Кларисса поглаживает Луи по спине. Салли сказала однажды: «Мы никогда не ссоримся». Они где-то ужинали примерно год назад. Там были такие толстые рыбные медальоны в лимонно-желтом соусе (создавалось впечатление, что все вокруг тонет в этой яркой подливке). Мы никогда не ссоримся. И правда. Иногда они препираются, дуются, но никогда не взрываются, не кричат и не плачут, не бьют посуду. Всегда казалось, что они просто пока не ссорятся; что они еще слишком мало знают друг друга, чтобы начинать широкомасштабные военные действия; что они провели лишь первые переговоры, что впереди лежат целые неисследованные континенты и они не могут позволить себе сорваться с цепи. Подумать только! Скоро они с Салли отпразднуют свой восемнадцатилетний юбилей. Они пара, которая никогда не ссорится.
Поглаживая Луи по спине напряженной ладонью, Кларисса думает: возьми меня с собой. Я тоже хочу несчастной любви. Хочу бродить по ночным улицам, под ветром и дождем, и чтобы никому не было до меня дела.
— Прости, — говорит Луи.
— Все нормально. Господи, ты только подумай, сколько всего произошло.
— Я чувствую себя полным идиотом.
Он встает и подходит к стеклянным дверям (семь шагов). Сквозь радугу слез он различает мох, заполняющий трещины в камне, бронзовое блюдце прозрачной воды, на поверхности которой покачивается одинокое белое перо. Он не знает, почему он плачет. Он вернулся в Нью-Йорк. Может быть, он плачет над этим странным садом, над болезнью Ричарда (почему он сам не заболел?), над этой комнатой, Клариссой, всем.
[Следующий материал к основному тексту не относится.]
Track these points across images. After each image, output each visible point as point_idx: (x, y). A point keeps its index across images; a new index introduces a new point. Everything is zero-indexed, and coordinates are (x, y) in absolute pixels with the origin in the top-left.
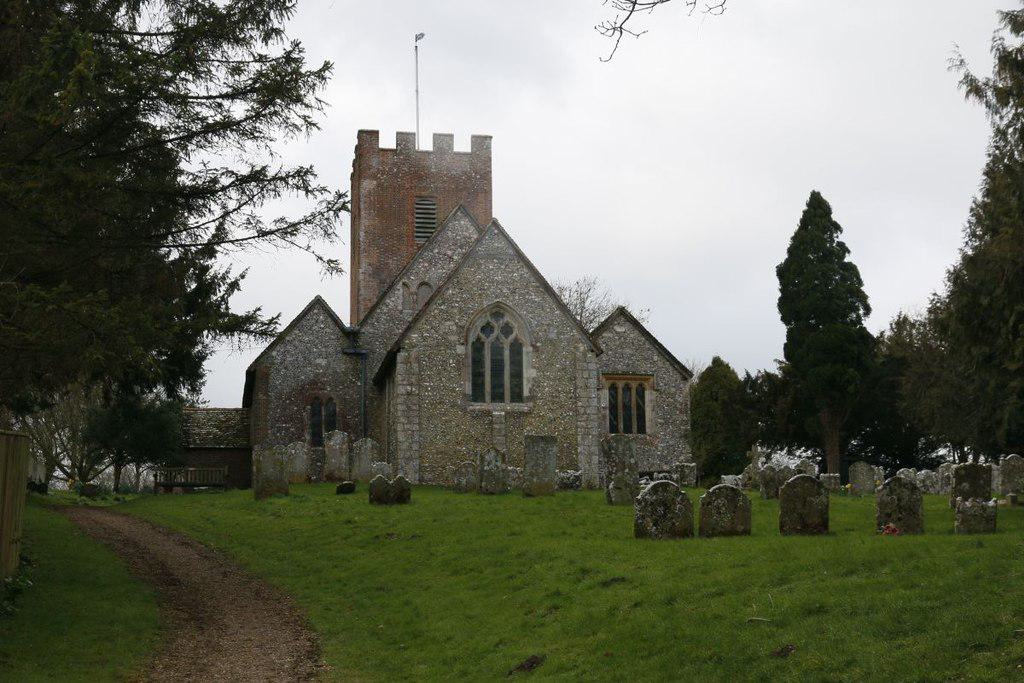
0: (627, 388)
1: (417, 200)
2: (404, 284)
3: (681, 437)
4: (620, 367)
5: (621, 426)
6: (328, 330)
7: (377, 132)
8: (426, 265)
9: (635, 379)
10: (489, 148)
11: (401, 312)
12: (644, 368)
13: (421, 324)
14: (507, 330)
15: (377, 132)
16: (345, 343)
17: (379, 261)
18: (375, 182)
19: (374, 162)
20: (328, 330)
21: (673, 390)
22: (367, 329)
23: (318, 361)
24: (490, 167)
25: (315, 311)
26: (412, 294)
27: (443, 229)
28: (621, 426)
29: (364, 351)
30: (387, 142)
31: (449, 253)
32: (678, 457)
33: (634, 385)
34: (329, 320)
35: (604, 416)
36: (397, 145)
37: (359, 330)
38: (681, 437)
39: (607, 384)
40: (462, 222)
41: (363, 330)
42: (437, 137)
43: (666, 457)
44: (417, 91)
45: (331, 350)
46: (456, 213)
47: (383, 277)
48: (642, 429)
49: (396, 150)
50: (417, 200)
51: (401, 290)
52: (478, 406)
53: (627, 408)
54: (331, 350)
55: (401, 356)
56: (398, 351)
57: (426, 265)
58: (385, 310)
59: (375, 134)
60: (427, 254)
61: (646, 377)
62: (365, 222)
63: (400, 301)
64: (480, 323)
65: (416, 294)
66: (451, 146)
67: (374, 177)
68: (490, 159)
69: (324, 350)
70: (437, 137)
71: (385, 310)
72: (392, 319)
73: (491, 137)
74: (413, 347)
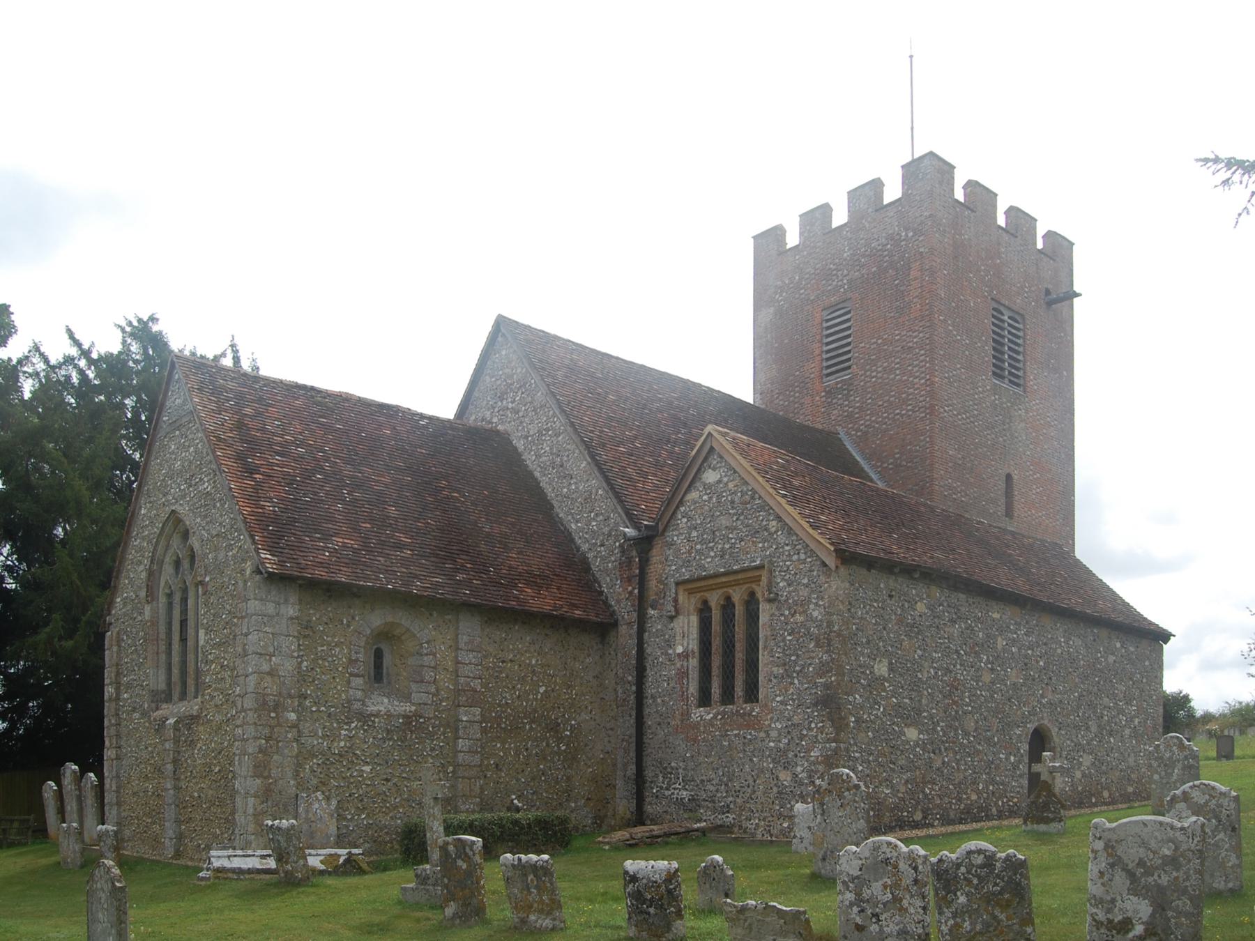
0: (728, 605)
3: (816, 704)
4: (712, 564)
5: (716, 690)
9: (737, 583)
21: (804, 593)
28: (716, 690)
32: (809, 751)
33: (738, 596)
35: (683, 674)
38: (816, 704)
39: (689, 603)
43: (785, 752)
48: (752, 694)
61: (751, 575)
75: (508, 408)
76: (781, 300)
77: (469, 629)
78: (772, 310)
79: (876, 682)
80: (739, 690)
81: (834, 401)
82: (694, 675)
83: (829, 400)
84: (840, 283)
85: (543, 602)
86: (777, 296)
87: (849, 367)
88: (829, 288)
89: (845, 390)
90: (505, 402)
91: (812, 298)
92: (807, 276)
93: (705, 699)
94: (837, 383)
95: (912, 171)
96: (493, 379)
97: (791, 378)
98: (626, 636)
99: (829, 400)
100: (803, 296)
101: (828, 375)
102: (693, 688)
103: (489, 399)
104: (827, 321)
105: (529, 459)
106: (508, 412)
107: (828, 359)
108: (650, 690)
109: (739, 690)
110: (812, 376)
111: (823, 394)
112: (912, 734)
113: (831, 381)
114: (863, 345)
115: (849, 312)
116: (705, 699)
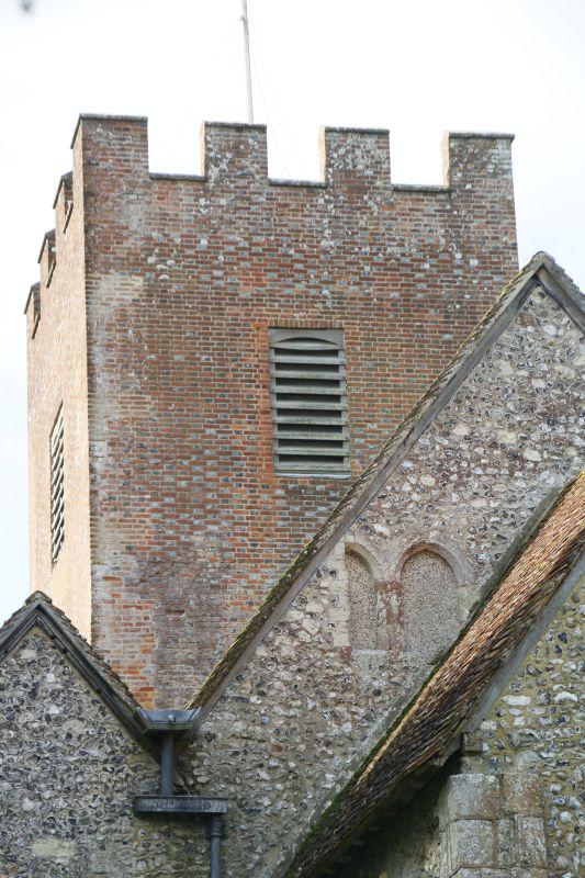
1: (278, 339)
2: (351, 553)
6: (77, 727)
7: (143, 122)
8: (429, 481)
10: (503, 172)
11: (346, 656)
13: (539, 651)
15: (143, 122)
16: (138, 773)
17: (161, 538)
18: (139, 282)
19: (135, 216)
20: (77, 727)
22: (224, 722)
23: (43, 848)
24: (514, 235)
25: (28, 654)
26: (382, 587)
27: (484, 351)
29: (215, 807)
31: (510, 438)
34: (80, 685)
36: (209, 162)
37: (196, 724)
40: (550, 330)
41: (206, 727)
42: (336, 137)
44: (245, 21)
45: (88, 804)
46: (526, 292)
47: (177, 588)
49: (204, 180)
50: (278, 339)
51: (343, 574)
54: (88, 804)
55: (465, 791)
56: (454, 764)
57: (429, 481)
58: (287, 648)
59: (133, 128)
60: (430, 444)
62: (104, 407)
63: (341, 615)
65: (398, 588)
66: (381, 167)
67: (135, 264)
68: (510, 207)
69: (61, 803)
70: (336, 137)
71: (287, 648)
72: (313, 682)
73: (511, 138)
74: (517, 749)
75: (571, 444)
76: (162, 271)
78: (139, 282)
81: (307, 514)
83: (297, 509)
84: (313, 292)
86: (151, 260)
87: (339, 459)
88: (288, 291)
89: (334, 499)
90: (560, 430)
91: (243, 295)
92: (232, 248)
94: (316, 481)
96: (524, 373)
97: (193, 436)
99: (297, 509)
100: (222, 283)
101: (284, 458)
103: (510, 406)
104: (279, 351)
106: (572, 452)
107: (282, 427)
110: (249, 448)
111: (280, 492)
114: (375, 426)
115: (334, 353)
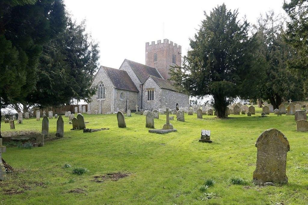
0: (151, 91)
4: (149, 87)
12: (153, 87)
14: (103, 85)
30: (150, 44)
33: (152, 90)
48: (153, 99)
52: (98, 100)
53: (151, 95)
61: (153, 89)
64: (99, 85)
77: (128, 93)
79: (164, 99)
80: (152, 99)
82: (147, 97)
85: (133, 90)
93: (148, 100)
95: (164, 40)
98: (140, 93)
102: (147, 99)
105: (129, 74)
108: (143, 98)
109: (152, 99)
112: (166, 103)
113: (155, 62)
116: (148, 100)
Может быть, он плачет над Хантером, который только смутно похож на настоящего. У того, настоящего, есть трагический масштаб, глубина, скромность. Луи плачет о нем.
Кларисса подходит к нему.
— Все нормально, — повторяет она.
— Идиотизм, — бормочет Луи, — круглый идиотизм, Кто-то открывает входную дверь.
— Это Джулия, — говорит Кларисса.
— Черт.
— Не волнуйся. Ей приходилось видеть плачущих мужчин.